In Hilson v. Evans (Div Ct, 2022) the Divisional Court considered how to handle the situation where a party issued a Request to Admit, it was not answered by the opposing party and so admissions were deemed - but then the issuing party contradicted the admissions:
 It is a rare occurrence for a party in a civil action to give evidence that contradicts a deemed admission flowing from her own unanswered Request to Admit, and there is little authority that addresses the effect of the contradictory evidence on the deemed admission. But this very thing occurred in Jama v. Basedeo, 2020 ONSC 2922. In that case, the applicant served a Request to Admit under r, 22(2) of the Family Law Rules O. Reg. 114/99 (“FLRs”), and the respondent did not file a Response. As a result, the trial judge ruled that certain statements set out in the Request to Admit were deemed to be admitted by the respondent, and that the respondent could not lead evidence contradicting the facts set out in the statements. However, at the trial, some of the facts that were deemed to be admitted were contradicted by evidence adduced by the applicant. As a result, the trial judge decided, at para. 21, that wherever the applicant’s own evidence, either in her testimony or otherwise adduced by her, contradicted facts in her Request to Admit, he did not deem those facts to be admitted by the respondent. In those instances, he made factual determinations based on the totality of the relevant evidence.

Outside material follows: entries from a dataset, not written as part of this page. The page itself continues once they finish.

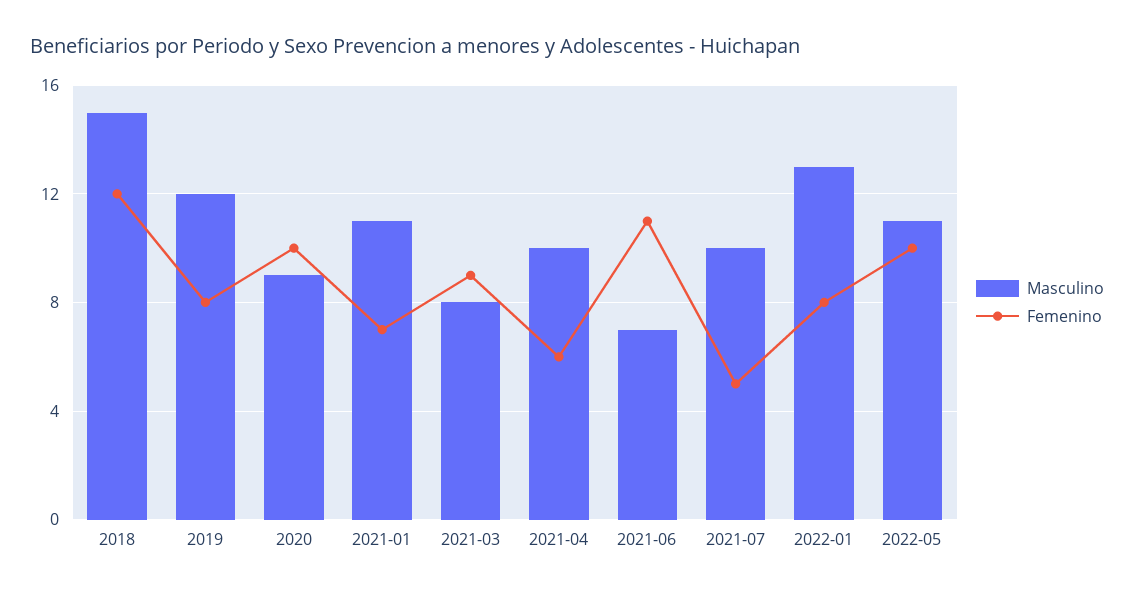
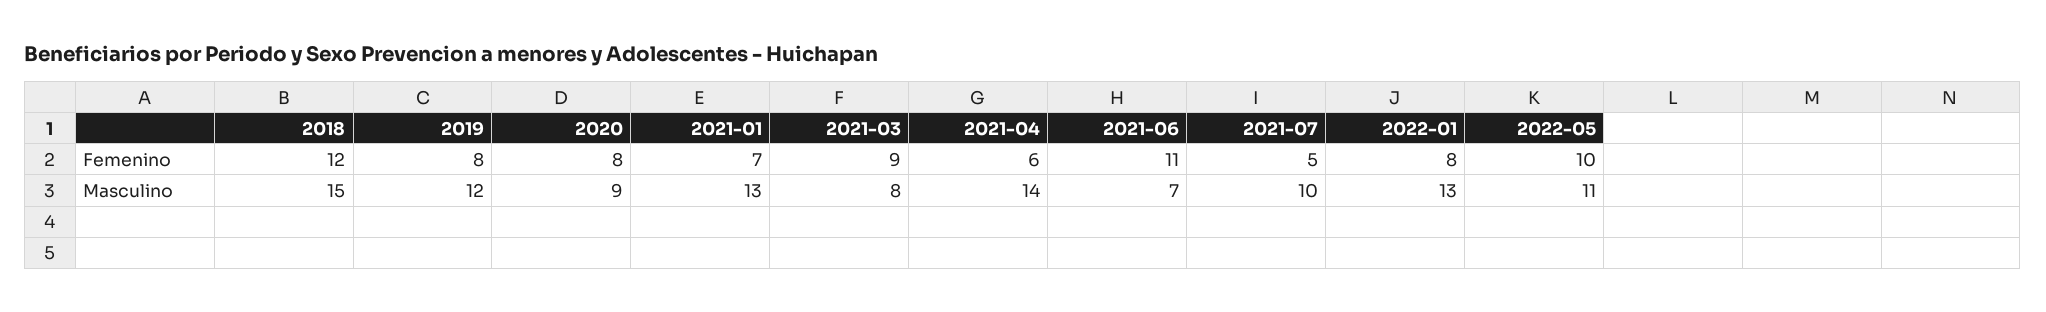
Femenino, 2020: 10 -> 8
Masculino, 2021-01: 11 -> 13
Masculino, 2021-04: 10 -> 14

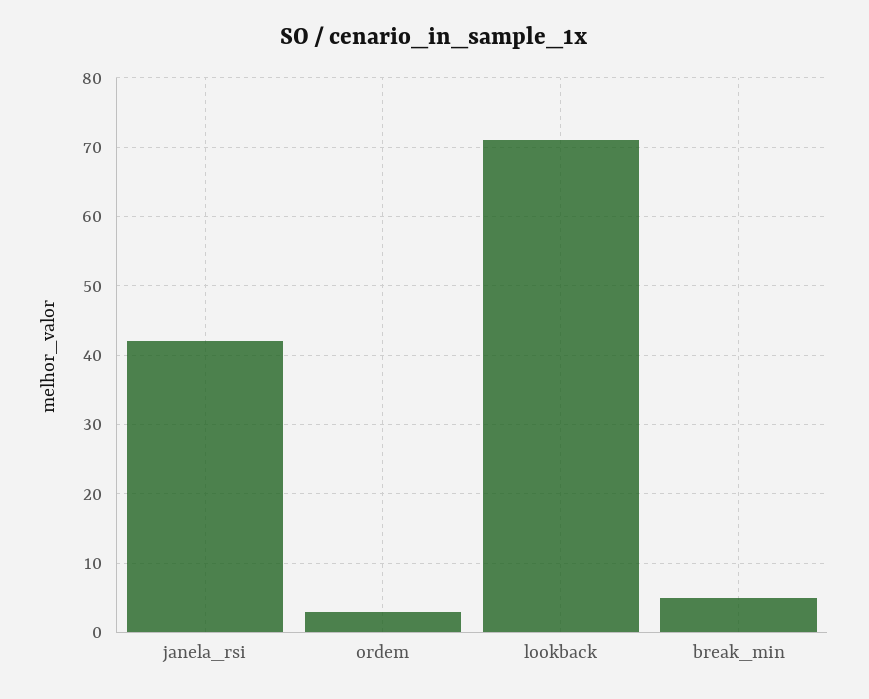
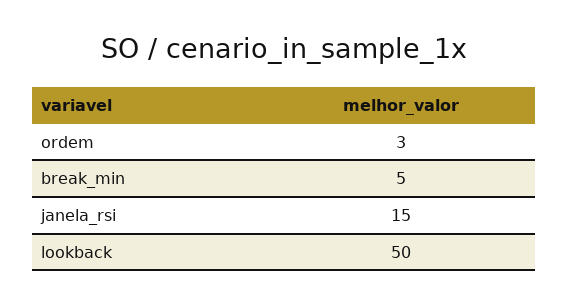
janela_rsi: 42 -> 15
lookback: 71 -> 50

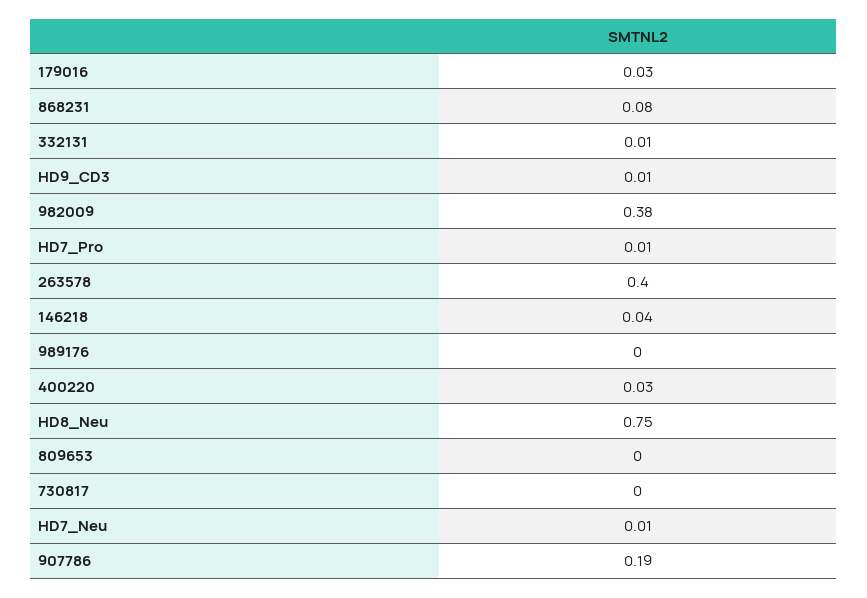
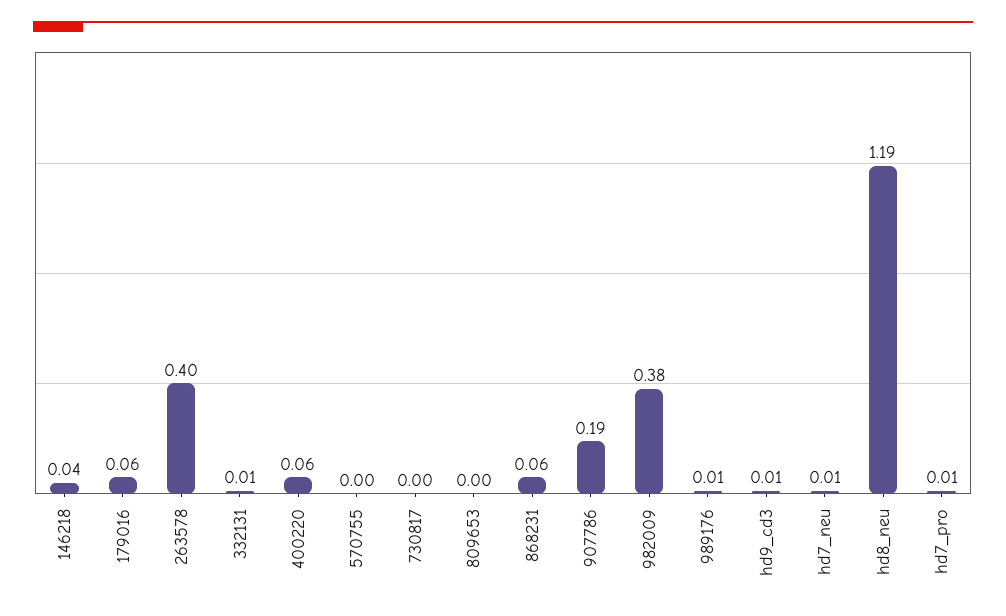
179016: 0.03 -> 0.06
868231: 0.08 -> 0.06
989176: 0 -> 0.01
400220: 0.03 -> 0.06
HD8_Neu: 0.75 -> 1.19
570755: none -> 0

 I consider the approach taken in Jama to be sound, and consistent with the Rules. Rule 51.05 permits an admission made in response to a request to admit, a deemed admission under r. 51.03 or an admission in a pleading to be withdrawn with leave of the court. In effect, that is what the trial judge did in Jama (although operating under the FLRs, which have a similar provision at r. 22(5)), and that is what the trial judge did here.